I can agree with Nathan Heller that in his later work Ernest Hemingway's style became increasingly loose and imprecise, prone to pompous declarations. I can certainly agree that the popular image of Hemingway as "a virile, intense man of hard-living habits and a few brilliantly selected words" gets in the way of appreciating his genuine literary accomplishments. The Hemingway who appears in Woody Allen's Midnight in Paris is a caricature of Hemingway, mitigated only by the fact that Allen himself surely knows this is true.
I cannot agree, however with Heller's claim that it is a mistake "to assume that [Hemingway} was foremost a stylist." He is, in fact, along with Henry James arguably the most important stylist in all of American fiction, not so much, or not only, because of the specific character of his prose style but because his fiction so manifestly calls attention to the centrality of stylistic choices in fiction. Whether the principle is "less is more" as in Hemingway or "more is more" as in James, both writers pursued strategies that bring style to the foreground of the reader's attention, and set standards that subsequent writers have continued to reckon with.
Heller contends that in his earlier, best work Hemingway was attempting to register "the experience of processing the world directly in time." This is certainly a way of describing the effect Hemingway's style has on us as we are engaged by Hemingway's characters, but ultimately I fail to see why this effect is not itself the consequence of style. The characters' attempts to process their experience in its immediacy is unavoidably rendered through the words Hemingway has chosen and the way he has chosen to arrange them. Surely no one actually does experience the world in the deliberately simplified words and cadences of Hemingway's sentences. The impression left of "processing the world directly in time" is one that has ineluctably been created by style.

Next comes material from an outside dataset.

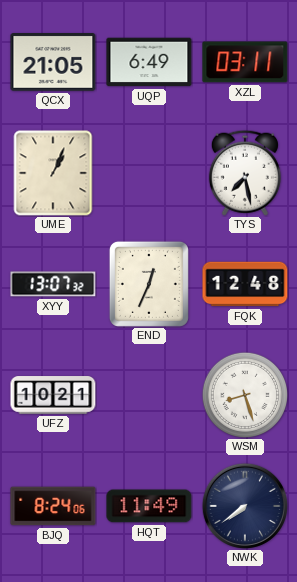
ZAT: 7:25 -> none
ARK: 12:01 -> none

When Heller criticizes Hemingway's later work by asserting that "[r}ather than using the progress of experience to shape the words on the page, Hemingway was using his voice to shape the sentences," he suggests that it would be possible for a fiction writer to record the progress of experience without the "shaping" provided by style, but such a thing is not possible. Isn't it the "style" we are after when reading fiction, after all? If all we wanted was the "experience," wouldn't we be reading journalism instead, at least the sort in which the writer is encouraged to leave style behind?
It would be more accurate to say that in his later work, Hemingway's style has become excessively mannered. It is as if he has become so hyperconscious of himself as the stylist able to merge lyricism with the "plain" prose style that his fiction becomes an excuse to exhibit this style without much discipline or definition. Certainly it is not the case that in this work Hemingway discovered style while in the earlier work he somehow managed to evade it.

Daniel, your wonderfully sharp essays continue to make me think and fell serious literary criticism is still alive and well..
Posted by: Leora Skolkin-Smith | 04/04/2012 at 01:53 PM
It's interesting that as the Ezra Pound influence (and editing) became more distant from Hemingway's writing, Hemingway's reputation as a stylist steadily diminished.